▸ 課題
「繊細さん」と若い世代の悩みについての文章を、最後の文の後から引き継いで書き進めること。

「繊細さん」という言葉をご存知だろうか?
感受性が強くて傷つきやすい人を指して使われている言葉だという。そして、『「繊細さん」の本』(飛鳥新社)、『「繊細さん」の幸せリスト』(ダイヤモンド社)、『雨でも晴れでも「繊細さん」』(幻冬舎)といった武田友紀(たけだ・ゆき)氏の著作などが売れている。
「繊細さん」と同じく、感受性の強い人のことを指すが、特にその上位20%を指すHSP(Highly Sensitive Person)という用語もある。
「繊細さん」もHSPも病気ではない、と精神科医はいう。
だが、NPO法人・東京メンタルヘルス・スクエアの常務理事でカウンセリングセンター長の新行内勝善(しんぎょううち・かつよし)氏は語る。「最近目立つのは、若い世代でインターネットの影響が強いということ。ネットで調べると何でも出てくるので、いろいろと調べて、自分はうつだとか発達障害だとか思い込み、自分で悩んでしまうことだ」
ツイッター、出会い系アプリといったSNS(ネット交流サービス)の中の人間関係に悩んでいる人も多く、中には犯罪まがいのものも、と新行内氏。
とかくストレスフルな世の中である。

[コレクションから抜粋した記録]
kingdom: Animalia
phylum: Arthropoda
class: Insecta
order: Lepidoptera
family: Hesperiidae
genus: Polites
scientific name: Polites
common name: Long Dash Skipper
--
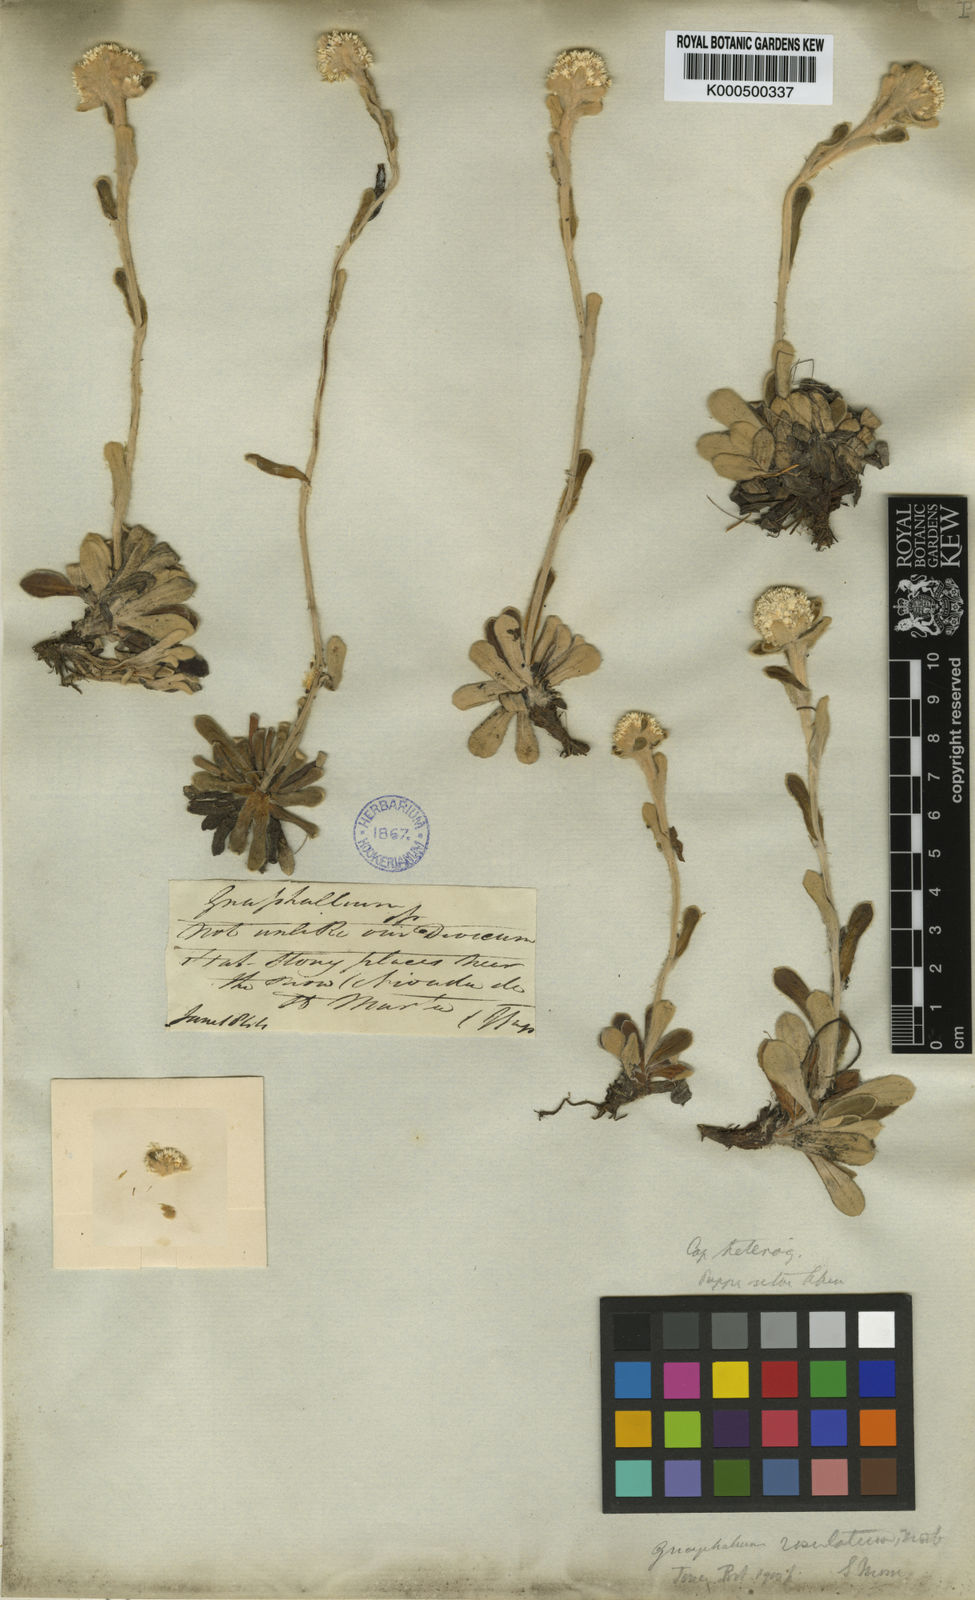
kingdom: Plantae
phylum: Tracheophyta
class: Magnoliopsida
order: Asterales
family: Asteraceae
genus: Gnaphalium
---
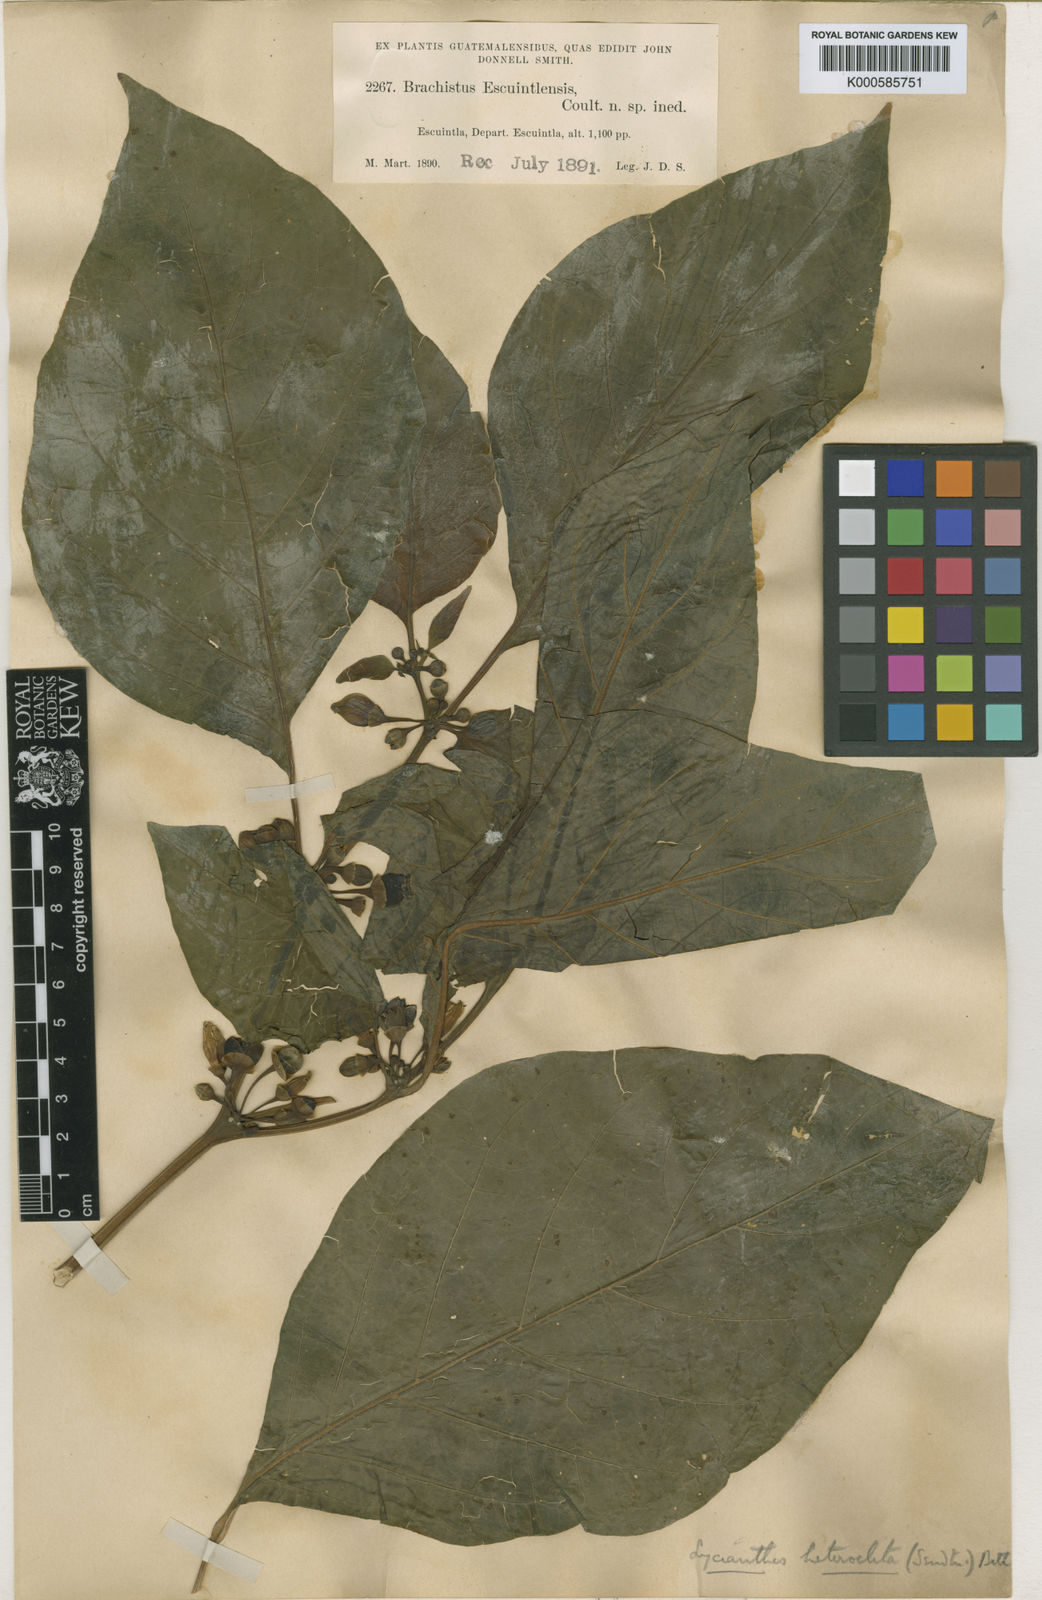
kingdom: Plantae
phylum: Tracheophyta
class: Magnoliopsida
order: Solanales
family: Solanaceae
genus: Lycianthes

▸ 以下に出力
新行内氏は、ストレスの現れ方にもいろいろある、という。溜まったストレスが虐待、DV(家庭内暴力)、いじめ、ハラスメントといった他人への暴力の形で出てくる一方で、「もとは同じストレスだとしても、自分に向き、自分の中に閉じ込めてしまうと、特に若い人だが、リストカットといった自傷行為や薬の過剰摂取につながってしまう」と語る。
新行内氏によれば、薬の過剰摂取を続けると耐性がついてしまい、さらには依存性があるので、止められなくなってしまい、肝臓にダメージを与えてしまう。
厚生労働省によると、20才未満の精神疾患を有する総患者数は2017年に27.6万人で、1999年の11.7万人から急増している。また、内閣府の調査では、若年層(15~34才)のひきこもり人数は推定で69.6万人とされる。
東京メンタルヘルス・スクエアではLINEをはじめとしたSNSなどで相談を受けている。2021年はSNSを通じた相談件数は3万4,899件にのぼり、前年比44%増となった。そのうち10、20代の相談が約6割を占めるという。
東京メンタルヘルス・スクエアのSNS相談は女性が約8割だ。「それには日本の文化が深く影響しているのではないか」と新行内氏はみている。